Document section:

Panic Attacks?

Category: Health and Wellness

Post 1 by SunshineAndRain (I'm happily married, a mom of two and a fulltime college student.) on Monday, 23-Feb-2009 22:31:11

Whenever I'm due for my period, I notice myself having these strange attacks. I suddenly develop this fear, for no reason. I shake and cry and I can't think straight. They typically happen at night and it's an irrational fear. Nothing causes it, and there's no explanation. It almost feels like I'm going to die. Like, an impending something. It's very frightening. They seem to have subsided since I've been pregnant, but I did have one about two weeks ago. What are they? Anyone else experience them?

Post 2 by HotPerro (I live and breathe the board) on Tuesday, 24-Feb-2009 1:23:12

I started getting panic attacks when I quit smoking pot last summer. i agree, it's one of the most horrible feelings, to know that there's nothing wrong, and yet you feel like nothing's right, like an impending sense of doom or health hazzard. For me it happened when I was out places, I would start to feel like I was about to pass out, and a huge adrenaline rush, kind of like you get when you're on a roller coaster climbing to the top. I'm very independent, and have had no problem traveling alone, but just last week, I got on a bus alone for the first time since last summer. I'm taking medicine, and it's reduced the anxiety and panic considerably, but i still get my occasional moments. Something good to do is to take some deep breaths, realize that there's nothing to be afraid of, and try to distract yourself as much as possible, before it gets to full panic mode. But yes, it's horrible, I don't wish them on anyone.

Post 3 by redgirl34 (Scottish) on Tuesday, 24-Feb-2009 4:47:55

I had a panick attack last February. I was at college and I was outside. It felt like there was something blocking my way but I new there wasn't. Then I wonderded away and then couldn't get back again to the college. I only went to the doggy bit where I used to take my guide dog. I take medication for depression and sleeping tablets.

Post 4 by Reyami (I've broken five thousand! any more awards going?) on Tuesday, 24-Feb-2009 9:52:51

I've had anxiety attacks for the last several years. they started when I was fifteen. I had gone to see a psychologist about it, and he gave me some progressive muscle-relaxation exercises to practice, and they have certainly been helpful.

Dataset items:
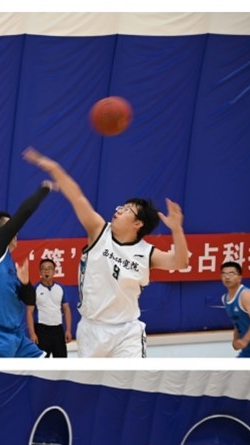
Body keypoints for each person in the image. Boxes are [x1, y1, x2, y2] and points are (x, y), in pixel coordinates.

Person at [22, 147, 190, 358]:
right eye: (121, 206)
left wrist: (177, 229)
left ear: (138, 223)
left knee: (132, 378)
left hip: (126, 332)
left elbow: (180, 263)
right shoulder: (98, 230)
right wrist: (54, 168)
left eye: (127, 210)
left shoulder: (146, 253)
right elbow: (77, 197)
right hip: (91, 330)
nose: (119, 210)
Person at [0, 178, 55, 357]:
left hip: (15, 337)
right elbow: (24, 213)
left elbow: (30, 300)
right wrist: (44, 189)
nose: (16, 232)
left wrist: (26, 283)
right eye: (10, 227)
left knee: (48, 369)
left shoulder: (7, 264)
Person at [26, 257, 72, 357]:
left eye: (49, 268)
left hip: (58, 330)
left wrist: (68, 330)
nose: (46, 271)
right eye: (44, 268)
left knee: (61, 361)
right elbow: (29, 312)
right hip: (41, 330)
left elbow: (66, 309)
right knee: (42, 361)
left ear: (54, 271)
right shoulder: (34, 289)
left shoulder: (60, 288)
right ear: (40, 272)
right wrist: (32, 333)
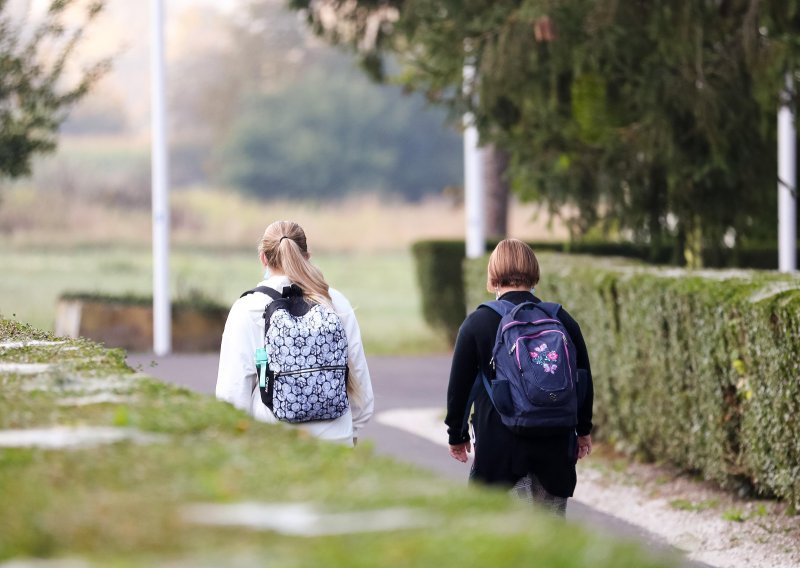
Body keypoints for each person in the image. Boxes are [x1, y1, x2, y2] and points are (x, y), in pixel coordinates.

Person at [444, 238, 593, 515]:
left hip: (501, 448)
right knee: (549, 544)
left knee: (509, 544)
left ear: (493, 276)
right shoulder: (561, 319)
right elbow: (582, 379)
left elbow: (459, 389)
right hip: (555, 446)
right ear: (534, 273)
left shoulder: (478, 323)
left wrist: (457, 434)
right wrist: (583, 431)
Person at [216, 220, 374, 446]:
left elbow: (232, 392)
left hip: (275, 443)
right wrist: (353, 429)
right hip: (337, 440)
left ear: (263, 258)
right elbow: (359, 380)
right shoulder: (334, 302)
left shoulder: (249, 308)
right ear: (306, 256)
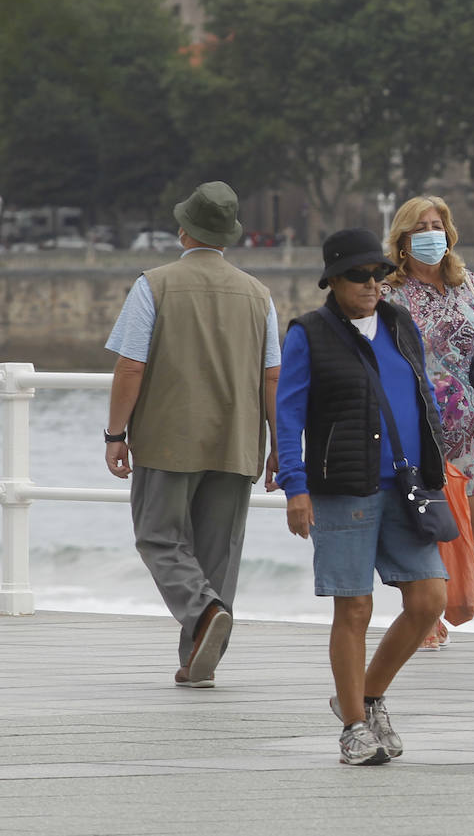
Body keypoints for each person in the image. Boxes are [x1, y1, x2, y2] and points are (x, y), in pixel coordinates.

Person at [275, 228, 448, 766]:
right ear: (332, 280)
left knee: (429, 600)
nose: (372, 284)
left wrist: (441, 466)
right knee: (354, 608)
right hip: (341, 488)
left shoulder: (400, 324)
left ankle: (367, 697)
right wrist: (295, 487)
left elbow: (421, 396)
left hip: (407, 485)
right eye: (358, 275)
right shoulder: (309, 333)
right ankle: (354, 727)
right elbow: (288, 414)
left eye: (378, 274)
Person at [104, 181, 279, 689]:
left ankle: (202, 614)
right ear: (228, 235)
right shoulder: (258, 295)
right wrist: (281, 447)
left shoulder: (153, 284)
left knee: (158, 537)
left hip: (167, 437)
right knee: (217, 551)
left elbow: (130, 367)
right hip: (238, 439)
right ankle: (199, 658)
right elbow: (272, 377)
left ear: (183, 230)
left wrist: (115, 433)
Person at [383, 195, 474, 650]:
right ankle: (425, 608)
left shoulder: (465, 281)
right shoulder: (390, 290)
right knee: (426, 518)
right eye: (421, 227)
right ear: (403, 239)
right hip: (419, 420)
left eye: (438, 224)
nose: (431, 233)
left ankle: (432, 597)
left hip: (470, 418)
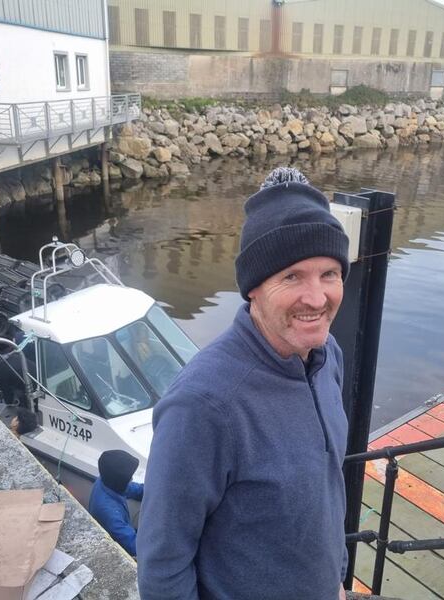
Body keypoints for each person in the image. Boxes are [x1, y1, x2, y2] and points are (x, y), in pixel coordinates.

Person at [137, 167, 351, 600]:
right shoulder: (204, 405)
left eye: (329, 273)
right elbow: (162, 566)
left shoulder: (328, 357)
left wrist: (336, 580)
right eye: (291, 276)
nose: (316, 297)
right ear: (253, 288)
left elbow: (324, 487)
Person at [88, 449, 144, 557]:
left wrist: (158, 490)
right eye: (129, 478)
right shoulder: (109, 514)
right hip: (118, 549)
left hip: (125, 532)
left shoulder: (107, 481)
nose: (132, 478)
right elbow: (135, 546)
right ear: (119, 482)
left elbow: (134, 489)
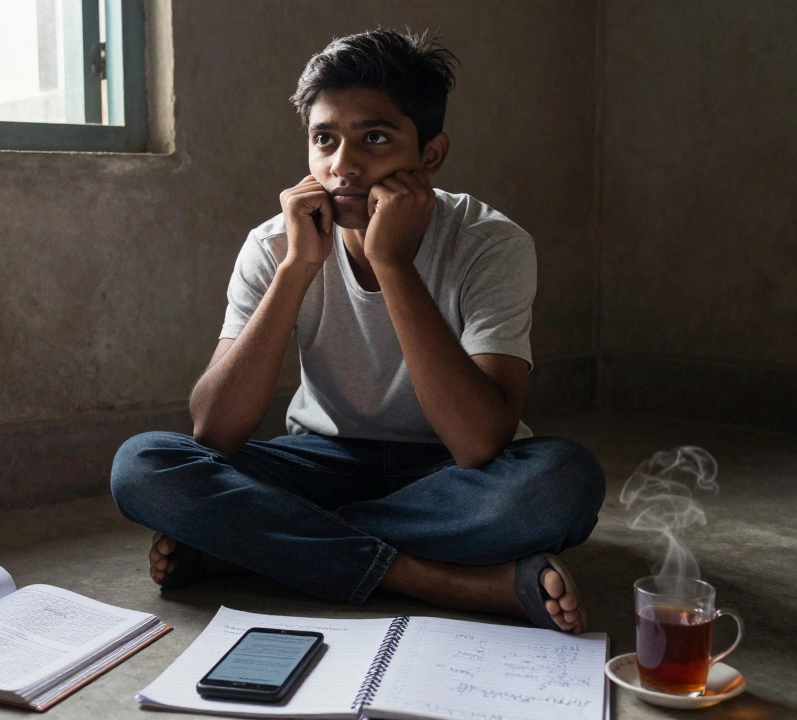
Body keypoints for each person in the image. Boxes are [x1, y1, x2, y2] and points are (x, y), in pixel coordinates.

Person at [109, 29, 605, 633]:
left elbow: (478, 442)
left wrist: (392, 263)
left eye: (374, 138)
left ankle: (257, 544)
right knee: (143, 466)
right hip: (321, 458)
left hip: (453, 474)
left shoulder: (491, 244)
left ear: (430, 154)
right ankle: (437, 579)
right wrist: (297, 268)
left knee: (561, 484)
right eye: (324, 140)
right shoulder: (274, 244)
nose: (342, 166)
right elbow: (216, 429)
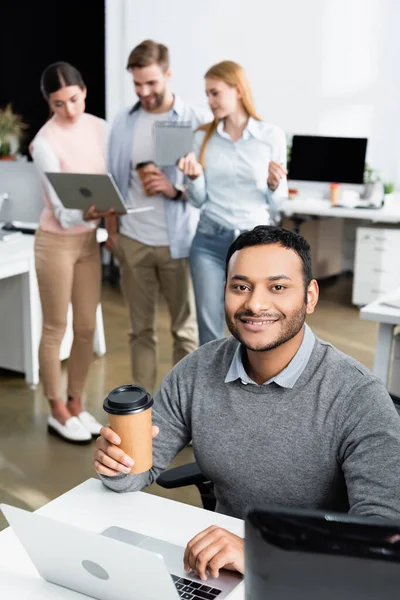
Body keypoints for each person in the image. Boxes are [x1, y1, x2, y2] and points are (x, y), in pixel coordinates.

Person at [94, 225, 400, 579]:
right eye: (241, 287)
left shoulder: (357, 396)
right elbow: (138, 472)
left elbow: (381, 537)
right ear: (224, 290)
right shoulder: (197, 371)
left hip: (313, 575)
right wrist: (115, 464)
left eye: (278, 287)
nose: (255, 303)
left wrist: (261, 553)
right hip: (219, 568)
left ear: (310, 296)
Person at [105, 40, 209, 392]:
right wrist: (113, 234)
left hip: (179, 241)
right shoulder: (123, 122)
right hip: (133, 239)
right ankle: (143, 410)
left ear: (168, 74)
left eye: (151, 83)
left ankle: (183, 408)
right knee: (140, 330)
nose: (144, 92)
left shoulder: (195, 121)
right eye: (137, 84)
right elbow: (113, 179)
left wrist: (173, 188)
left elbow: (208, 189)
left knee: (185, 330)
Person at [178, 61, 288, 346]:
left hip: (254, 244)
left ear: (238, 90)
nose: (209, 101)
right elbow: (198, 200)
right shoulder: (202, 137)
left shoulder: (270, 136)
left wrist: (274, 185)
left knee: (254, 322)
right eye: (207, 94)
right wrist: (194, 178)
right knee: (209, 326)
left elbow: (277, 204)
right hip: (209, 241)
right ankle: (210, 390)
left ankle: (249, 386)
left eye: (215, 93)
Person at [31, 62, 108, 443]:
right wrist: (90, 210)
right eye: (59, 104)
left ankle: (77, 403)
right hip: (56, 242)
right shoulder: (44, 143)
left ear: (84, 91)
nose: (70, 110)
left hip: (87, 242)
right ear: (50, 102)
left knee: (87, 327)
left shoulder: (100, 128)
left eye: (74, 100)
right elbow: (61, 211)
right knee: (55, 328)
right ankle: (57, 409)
---
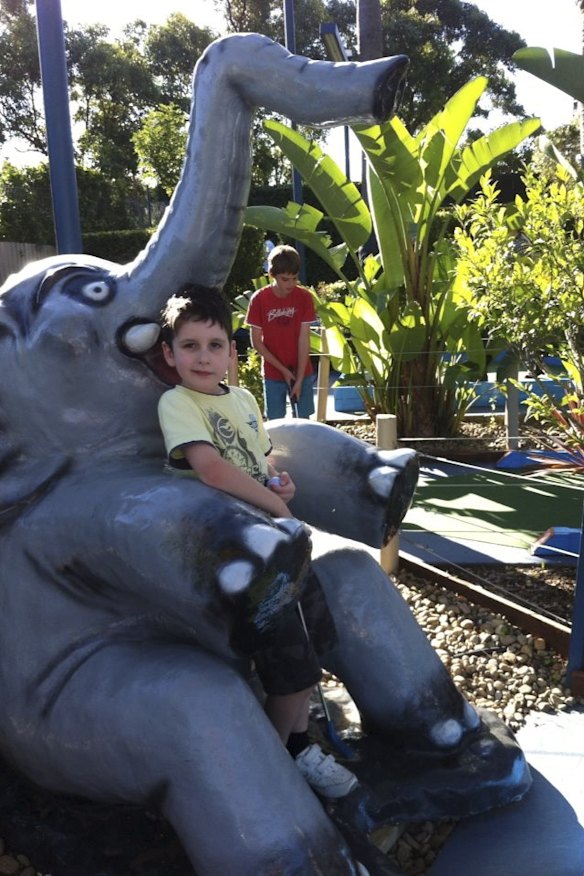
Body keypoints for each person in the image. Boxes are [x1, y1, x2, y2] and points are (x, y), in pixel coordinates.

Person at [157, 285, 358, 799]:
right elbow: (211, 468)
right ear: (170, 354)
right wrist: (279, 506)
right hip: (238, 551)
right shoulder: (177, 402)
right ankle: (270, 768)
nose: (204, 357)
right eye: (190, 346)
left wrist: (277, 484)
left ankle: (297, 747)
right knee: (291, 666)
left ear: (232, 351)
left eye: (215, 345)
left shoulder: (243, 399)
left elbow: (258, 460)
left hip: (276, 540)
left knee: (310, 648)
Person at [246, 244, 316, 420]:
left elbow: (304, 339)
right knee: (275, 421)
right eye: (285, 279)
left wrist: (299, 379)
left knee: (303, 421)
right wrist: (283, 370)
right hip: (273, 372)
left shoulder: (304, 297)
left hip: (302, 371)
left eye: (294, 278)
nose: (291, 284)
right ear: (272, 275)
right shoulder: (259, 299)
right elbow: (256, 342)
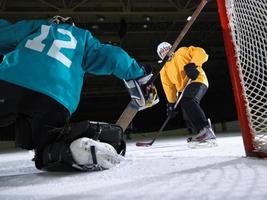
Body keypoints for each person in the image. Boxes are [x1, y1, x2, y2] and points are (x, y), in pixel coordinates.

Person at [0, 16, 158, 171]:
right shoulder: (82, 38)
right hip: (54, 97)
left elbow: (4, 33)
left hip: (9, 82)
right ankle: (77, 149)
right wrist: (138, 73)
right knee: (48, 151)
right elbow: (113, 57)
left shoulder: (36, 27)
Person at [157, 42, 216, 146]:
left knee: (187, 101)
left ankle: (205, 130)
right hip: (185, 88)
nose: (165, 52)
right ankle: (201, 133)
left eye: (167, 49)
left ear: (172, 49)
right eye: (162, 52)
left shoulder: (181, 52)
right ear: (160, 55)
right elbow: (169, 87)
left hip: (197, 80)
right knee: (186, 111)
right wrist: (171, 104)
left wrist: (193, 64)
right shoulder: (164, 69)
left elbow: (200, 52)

What you will do: Can you reproduce the passage of the panic attacks thread from "Post 3 by redgirl34" up to and including "certainly been helpful."?

Result for this task:
Post 3 by redgirl34 (Scottish) on Tuesday, 24-Feb-2009 4:47:55

I had a panick attack last February. I was at college and I was outside. It felt like there was something blocking my way but I new there wasn't. Then I wonderded away and then couldn't get back again to the college. I only went to the doggy bit where I used to take my guide dog. I take medication for depression and sleeping tablets.

Post 4 by Reyami (I've broken five thousand! any more awards going?) on Tuesday, 24-Feb-2009 9:52:51

I've had anxiety attacks for the last several years. they started when I was fifteen. I had gone to see a psychologist about it, and he gave me some progressive muscle-relaxation exercises to practice, and they have certainly been helpful.